Conservatives Back Away from Privatization

The Boston Globe's Nina J. Easton has an extremely interesting article today on the right wing's retreat from supporting President Bush's privatization scheme. She leads,

The Weekly Standard, an influential conservative magazine, this week published an "exit strategy" for the president's Social Security plan.

Conservative commentator Charles Krauthammer says the White House plan for private accounts, the heart of his reforms, is on life support. Free-market activist Stephen Moore, who in January felt "the stars were aligned" for Congress to adopt private accounts, now says the "window has slammed shut."

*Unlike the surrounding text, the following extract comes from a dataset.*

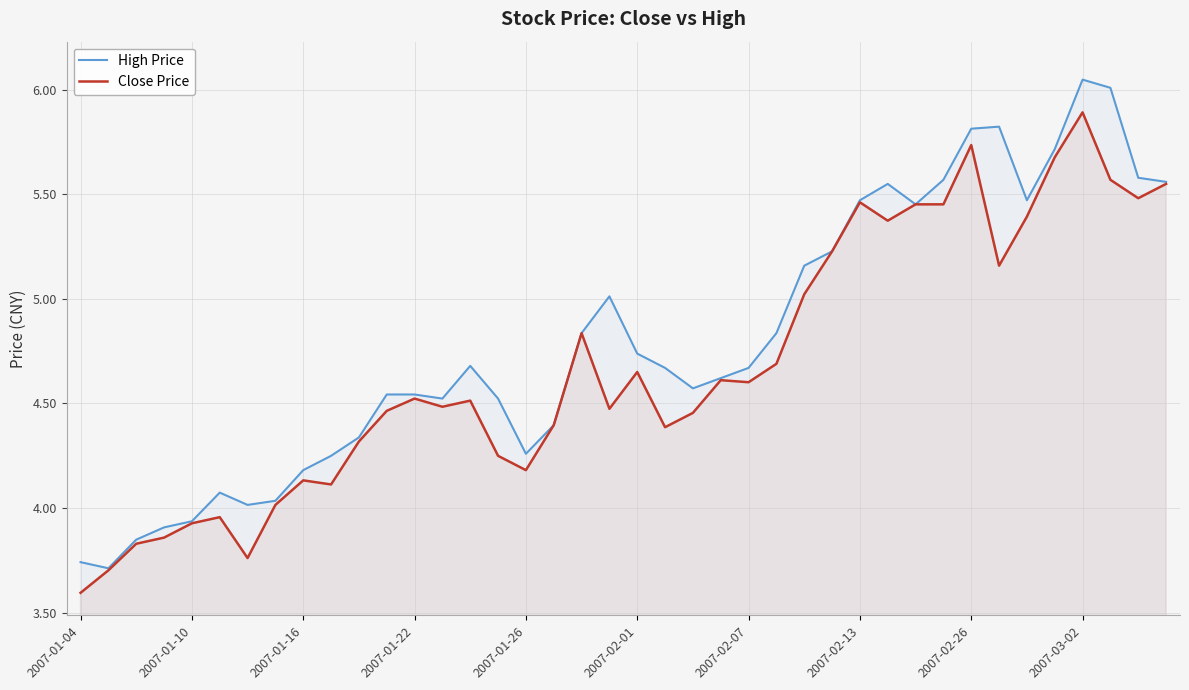

What is the difference between the maximum and minimum values in the High Price series?

2.3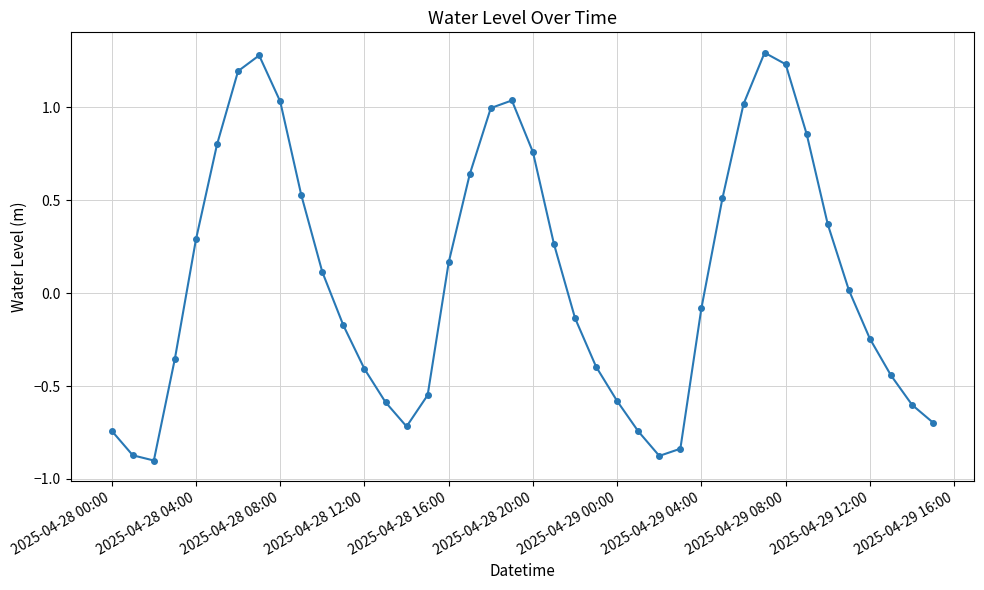

What is the sum of all values?

3.5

Even Edward H. Crane, president of the Cato Institute, a conservative think tank, and a chief architect of private accounts, said he thinks it will take another congressional election before President Bush has a realistic chance of enacting the centerpiece of his second-term agenda. "I don't see the momentum in Congress right now," he said.
If there's any momentum in the Social Security debate now, it's moving away from privatization. As much as the President and his cronies have tried to sell the American people on drastically cutting benefits in return for minimal investments, the fact is that the American people do not support gutting the program. The progressive community can see it. The centrist community can see it. Even the far right, as represented by Cato and The Weekly Standard, can see it. The real question is why the White House can't see it.